Complications of unicompartmental knee replacement are relatively few. However, in most of the cases there is controversy about the causes of complications and appropriate treatment [27, 28]. Known complications of UKA are polyethylene wear and breakage, dislocation of the polyethylene spacer, aseptic loosening, infection, lateral compartment osteoarthritis, proximal tibial fracture, limited motion and unexplained severe pain [28]. In our series local complications described made reference to post-operative stiffness that required mobilisation under anaesthesia (two cases, 0.4 %), bearing dislocations (two cases, 0.4 %), aseptic loosening of the tibial component (four cases, 0.8 %), infection (15 cases, 2.9 %) and persistent unexplained pain (eight cases, 1.6 %); these rates are not very dissimilar from previous studies [21, 25, 2729]. Bearing dislocation is a peculiar complication to mobile bearings, as in the case of Oxford phase 3 prostheses and primarily occurs shortly after surgery [29]. This fact is probably be attributed to a technical error during surgery. A mismatch between the tibial and femoral component, and/or size of the bearing itself, might lead to failure [21]. Saragaglia et al. [30] consider that the navigation of only the tibial bone cut is a reasonable option and invaluable in the positioning of mobile bearing UKA, where the risk of overcorrection should not be underestimated.

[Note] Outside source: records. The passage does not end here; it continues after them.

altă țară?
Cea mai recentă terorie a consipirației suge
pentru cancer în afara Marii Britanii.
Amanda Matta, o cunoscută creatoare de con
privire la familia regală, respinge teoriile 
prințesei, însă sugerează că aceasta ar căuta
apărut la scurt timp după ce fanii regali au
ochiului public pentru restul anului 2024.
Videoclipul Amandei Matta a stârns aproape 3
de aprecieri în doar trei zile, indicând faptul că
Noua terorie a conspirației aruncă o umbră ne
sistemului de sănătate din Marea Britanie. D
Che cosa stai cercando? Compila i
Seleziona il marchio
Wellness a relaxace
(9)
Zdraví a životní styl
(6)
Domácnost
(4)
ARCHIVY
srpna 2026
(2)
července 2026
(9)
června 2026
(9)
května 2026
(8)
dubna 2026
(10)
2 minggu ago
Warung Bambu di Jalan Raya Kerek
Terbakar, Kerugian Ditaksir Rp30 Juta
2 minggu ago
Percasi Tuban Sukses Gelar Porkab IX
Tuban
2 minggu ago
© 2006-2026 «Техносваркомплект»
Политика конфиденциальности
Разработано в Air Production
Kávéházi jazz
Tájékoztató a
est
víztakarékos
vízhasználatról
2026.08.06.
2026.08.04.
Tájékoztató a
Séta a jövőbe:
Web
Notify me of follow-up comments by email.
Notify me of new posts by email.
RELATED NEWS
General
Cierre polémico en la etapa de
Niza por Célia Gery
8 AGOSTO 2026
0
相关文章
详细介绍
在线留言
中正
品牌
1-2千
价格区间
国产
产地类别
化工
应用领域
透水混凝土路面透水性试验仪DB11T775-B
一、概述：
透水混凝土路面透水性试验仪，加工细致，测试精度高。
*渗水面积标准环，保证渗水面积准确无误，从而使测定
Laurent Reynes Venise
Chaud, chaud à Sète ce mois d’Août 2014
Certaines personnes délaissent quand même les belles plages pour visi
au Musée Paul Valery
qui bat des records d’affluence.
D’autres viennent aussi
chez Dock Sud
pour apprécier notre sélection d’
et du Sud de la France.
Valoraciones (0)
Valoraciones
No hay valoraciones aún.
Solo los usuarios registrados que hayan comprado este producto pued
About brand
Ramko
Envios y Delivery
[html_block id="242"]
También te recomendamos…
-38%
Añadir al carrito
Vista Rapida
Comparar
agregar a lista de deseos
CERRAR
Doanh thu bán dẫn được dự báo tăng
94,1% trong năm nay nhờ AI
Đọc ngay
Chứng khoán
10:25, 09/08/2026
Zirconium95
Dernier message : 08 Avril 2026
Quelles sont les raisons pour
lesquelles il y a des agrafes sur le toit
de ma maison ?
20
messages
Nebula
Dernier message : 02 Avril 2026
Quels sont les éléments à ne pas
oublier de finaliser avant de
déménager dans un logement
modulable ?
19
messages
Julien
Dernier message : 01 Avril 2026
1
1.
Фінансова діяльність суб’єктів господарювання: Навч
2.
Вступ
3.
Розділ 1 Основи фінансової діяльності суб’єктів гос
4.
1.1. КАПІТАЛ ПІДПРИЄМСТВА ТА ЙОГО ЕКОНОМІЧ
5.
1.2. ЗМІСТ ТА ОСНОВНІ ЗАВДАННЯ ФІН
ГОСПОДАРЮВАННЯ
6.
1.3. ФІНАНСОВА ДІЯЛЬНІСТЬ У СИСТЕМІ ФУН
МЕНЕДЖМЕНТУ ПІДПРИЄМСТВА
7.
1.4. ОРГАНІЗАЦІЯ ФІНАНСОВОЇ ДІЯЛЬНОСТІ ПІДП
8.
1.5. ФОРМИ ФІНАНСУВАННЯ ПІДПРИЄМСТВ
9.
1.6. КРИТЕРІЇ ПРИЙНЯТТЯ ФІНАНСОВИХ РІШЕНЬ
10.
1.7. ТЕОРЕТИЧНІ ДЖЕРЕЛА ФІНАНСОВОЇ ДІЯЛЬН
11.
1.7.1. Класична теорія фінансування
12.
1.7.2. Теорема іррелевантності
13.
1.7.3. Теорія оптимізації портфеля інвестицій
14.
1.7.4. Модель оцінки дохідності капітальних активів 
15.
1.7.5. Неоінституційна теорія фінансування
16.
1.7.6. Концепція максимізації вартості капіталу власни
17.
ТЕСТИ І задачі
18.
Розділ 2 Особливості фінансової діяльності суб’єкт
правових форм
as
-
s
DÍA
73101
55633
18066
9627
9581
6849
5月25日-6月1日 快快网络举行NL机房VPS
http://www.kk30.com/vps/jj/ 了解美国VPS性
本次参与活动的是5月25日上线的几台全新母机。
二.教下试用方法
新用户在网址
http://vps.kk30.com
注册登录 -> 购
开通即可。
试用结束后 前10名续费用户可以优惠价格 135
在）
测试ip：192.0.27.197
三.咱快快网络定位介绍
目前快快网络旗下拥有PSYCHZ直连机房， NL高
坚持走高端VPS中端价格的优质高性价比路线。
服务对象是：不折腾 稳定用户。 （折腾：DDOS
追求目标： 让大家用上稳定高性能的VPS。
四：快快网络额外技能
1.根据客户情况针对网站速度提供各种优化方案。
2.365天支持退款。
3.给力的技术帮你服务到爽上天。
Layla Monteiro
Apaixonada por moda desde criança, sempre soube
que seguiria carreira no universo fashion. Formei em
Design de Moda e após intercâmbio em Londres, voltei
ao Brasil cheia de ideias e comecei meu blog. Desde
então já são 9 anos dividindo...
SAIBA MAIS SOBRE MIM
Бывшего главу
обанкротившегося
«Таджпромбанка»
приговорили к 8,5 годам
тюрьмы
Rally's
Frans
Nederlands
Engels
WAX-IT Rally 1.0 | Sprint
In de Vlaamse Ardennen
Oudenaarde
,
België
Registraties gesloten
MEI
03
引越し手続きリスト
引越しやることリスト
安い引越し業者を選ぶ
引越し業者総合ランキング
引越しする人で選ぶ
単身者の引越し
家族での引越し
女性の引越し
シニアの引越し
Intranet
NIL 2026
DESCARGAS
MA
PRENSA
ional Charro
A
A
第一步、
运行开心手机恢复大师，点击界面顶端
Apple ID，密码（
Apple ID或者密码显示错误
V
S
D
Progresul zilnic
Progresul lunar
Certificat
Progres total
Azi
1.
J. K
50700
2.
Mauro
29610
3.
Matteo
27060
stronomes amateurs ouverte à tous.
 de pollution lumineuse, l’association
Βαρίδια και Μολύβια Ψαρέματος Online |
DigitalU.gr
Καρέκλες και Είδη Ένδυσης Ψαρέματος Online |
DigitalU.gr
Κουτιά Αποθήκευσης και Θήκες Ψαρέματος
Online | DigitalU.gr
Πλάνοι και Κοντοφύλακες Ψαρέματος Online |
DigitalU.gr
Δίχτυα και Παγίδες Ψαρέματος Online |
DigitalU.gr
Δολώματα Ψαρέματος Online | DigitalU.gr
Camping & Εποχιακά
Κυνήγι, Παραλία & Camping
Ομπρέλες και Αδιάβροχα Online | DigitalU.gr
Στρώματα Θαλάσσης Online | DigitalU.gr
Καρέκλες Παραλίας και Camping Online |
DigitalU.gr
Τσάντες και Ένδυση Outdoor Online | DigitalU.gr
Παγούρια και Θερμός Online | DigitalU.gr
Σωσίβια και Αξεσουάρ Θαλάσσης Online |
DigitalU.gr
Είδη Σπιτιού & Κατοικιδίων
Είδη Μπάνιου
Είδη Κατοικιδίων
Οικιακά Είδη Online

It has been reported that UKA conversion to TKA is associated with poorer clinical outcome as compared to primary TKA [31]. The most common cause of revision surgery in our series was infection. These data might have been influenced by the high rate of diabetes registered in the individuals studied. In fact, 11 of the 15 cases revised because of infection were in patients affected by diabetic disease. The complication with the worst results was unexplained pain. This suggests that in those cases patients should be thoroughly investigated and carefully followed up, and revision for unexplained pain must be avoided as it might not be warranted.

Compared to previous authors, a low incidence of radiolucency was found at the ten-year follow-up [6]. Like others, we conclude that these radiolucent lines have no clinical relevance [6, 21]. To reduce the incidence of radiolucency and to improve long-term fixation Clarius et al. [32] recommend the routine use of pulsed lavage.

To sum up, long-term follow-up results of UKA through a minimally invasive exposure demonstrate predictably good outcomes comparable with those of total knee replacement [6, 21, 24]. We believe that with appropriate surgical technique, adequate patient selection and prosthetic design a trained surgeon should achieve good outcomes with the added advantages of a minimally invasive approach. High volume for this demanding technique [33, 34] is important in our opinion.

Acknowledgments

Conflict of interest

No benefits in any form have been received or will be received from a commercial party related directly or indirectly to the subject of this article. The authors declare that they have no conflict of interest.